The task
Repeat what the lines below say, word for word, and skip every image.

Input data
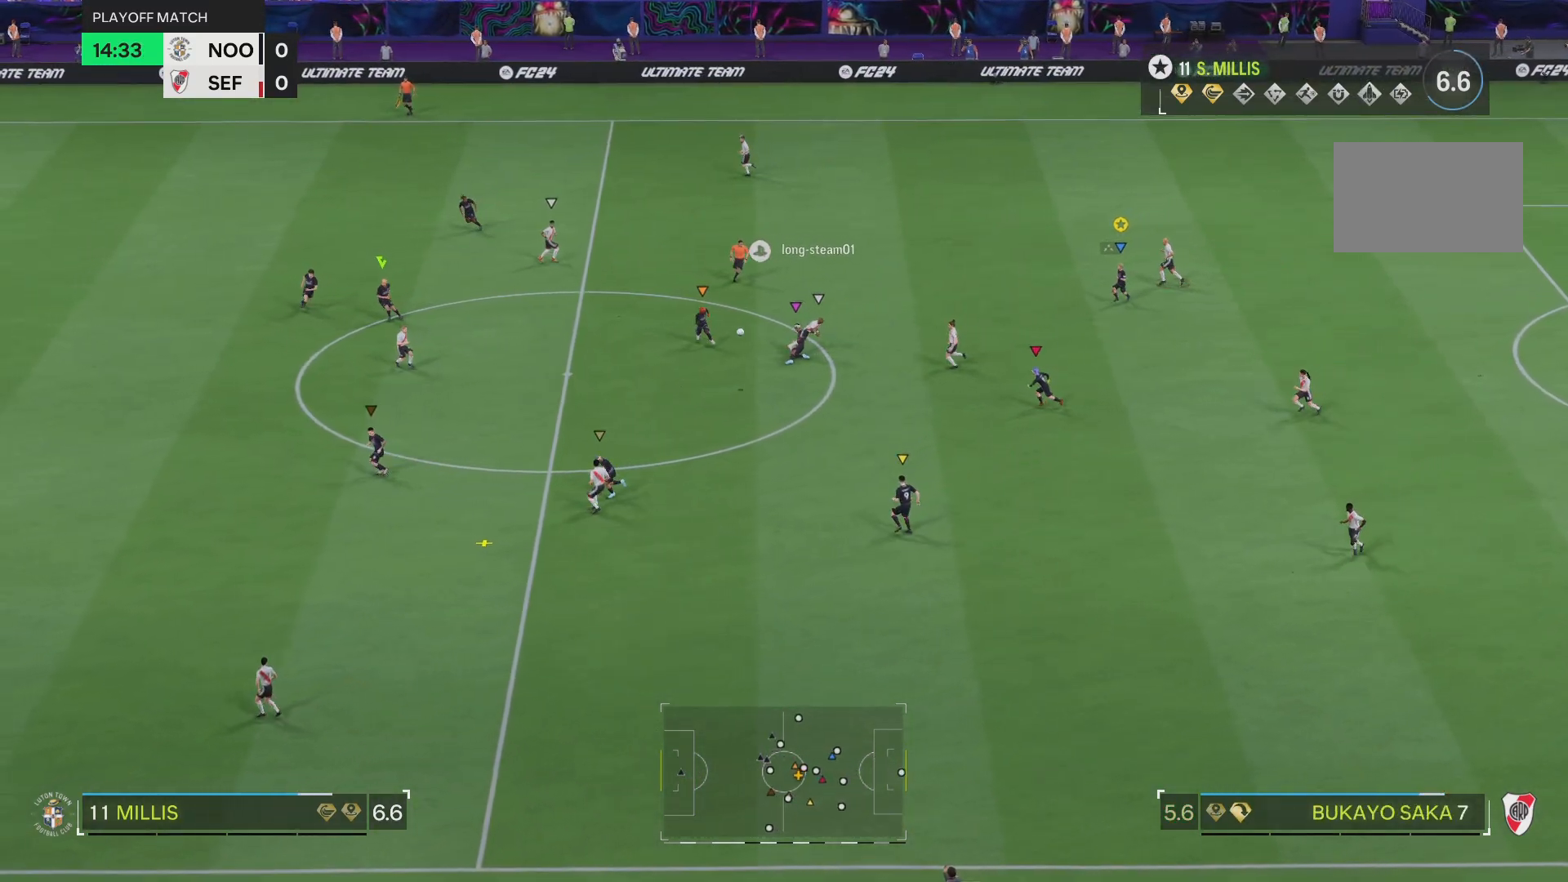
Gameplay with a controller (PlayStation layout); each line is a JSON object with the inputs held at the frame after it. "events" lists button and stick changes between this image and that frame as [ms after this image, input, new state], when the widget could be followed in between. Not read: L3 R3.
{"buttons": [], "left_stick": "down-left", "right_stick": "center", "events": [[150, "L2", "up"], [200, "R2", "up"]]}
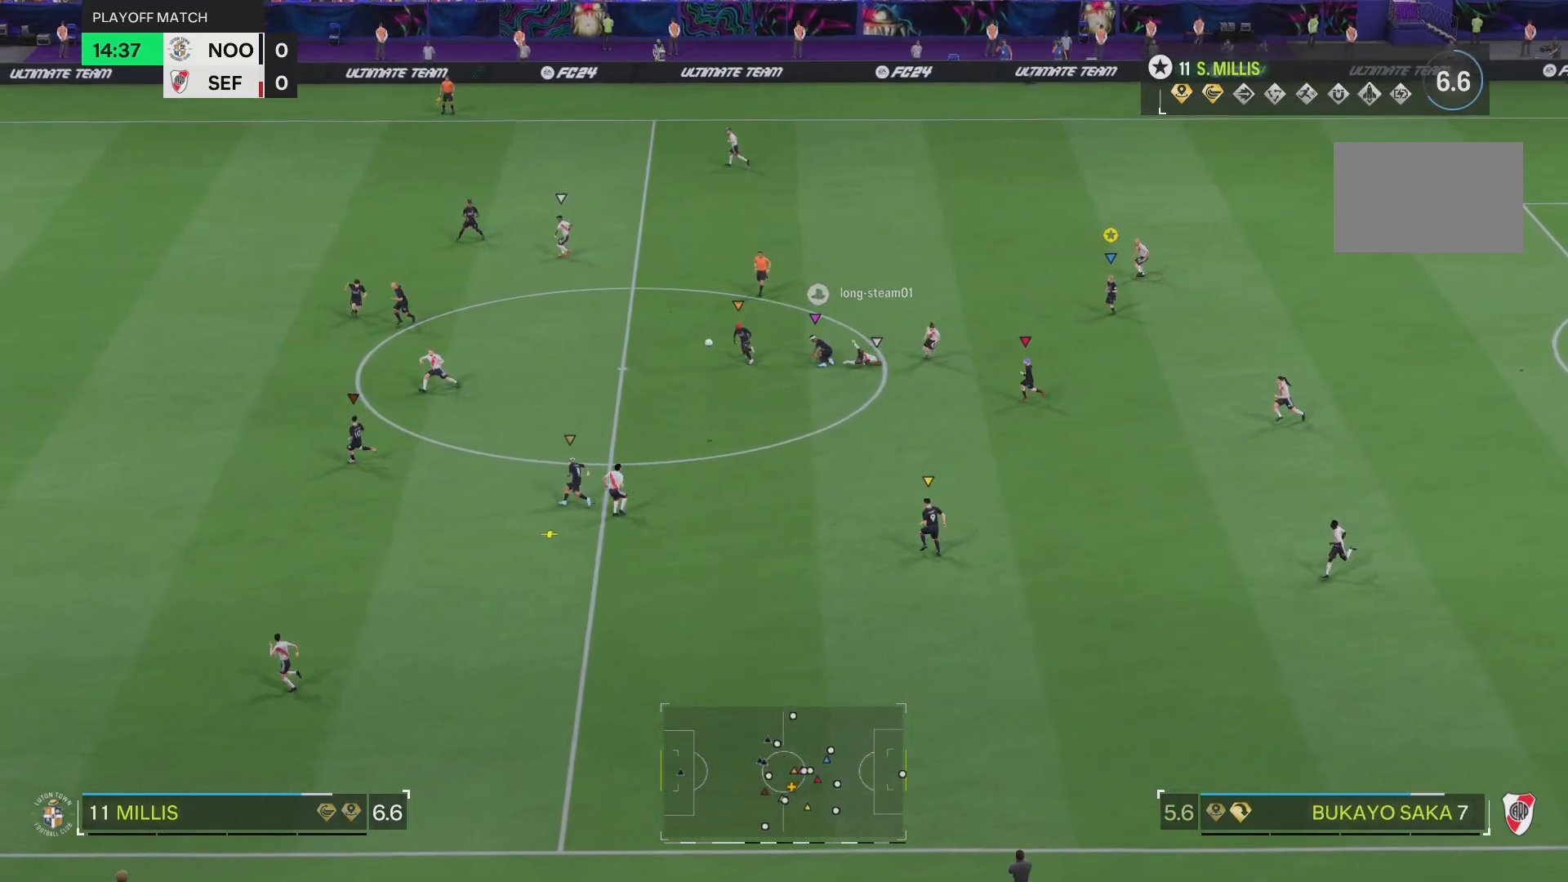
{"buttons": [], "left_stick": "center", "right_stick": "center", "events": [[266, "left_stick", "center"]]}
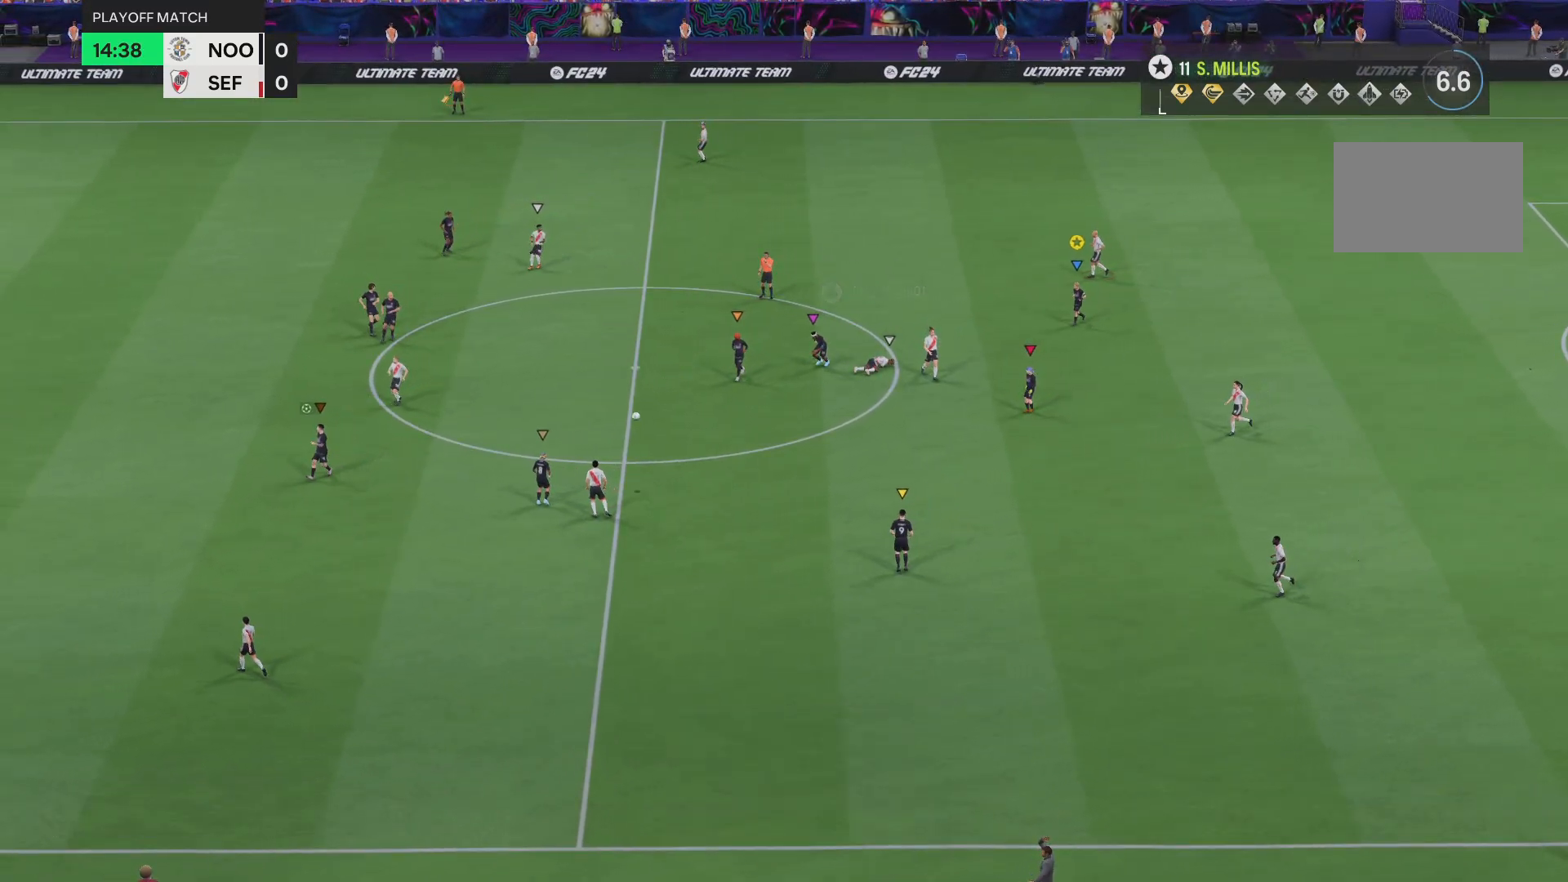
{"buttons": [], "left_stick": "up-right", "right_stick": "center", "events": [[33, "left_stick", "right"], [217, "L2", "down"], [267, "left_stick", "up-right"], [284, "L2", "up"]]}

Solution to the exercise
Gameplay with a controller (PlayStation layout); each line is a JSON object with the inputs held at the frame after it. "events" lists button and stick changes between this image and that frame as [ms after this image, input, new state], when the widget could be followed in between. Not read: L3 R3.
{"buttons": [], "left_stick": "down-left", "right_stick": "center", "events": [[150, "L2", "up"], [200, "R2", "up"]]}
{"buttons": [], "left_stick": "center", "right_stick": "center", "events": [[266, "left_stick", "center"]]}
{"buttons": [], "left_stick": "up-right", "right_stick": "center", "events": [[33, "left_stick", "right"], [217, "L2", "down"], [267, "left_stick", "up-right"], [284, "L2", "up"]]}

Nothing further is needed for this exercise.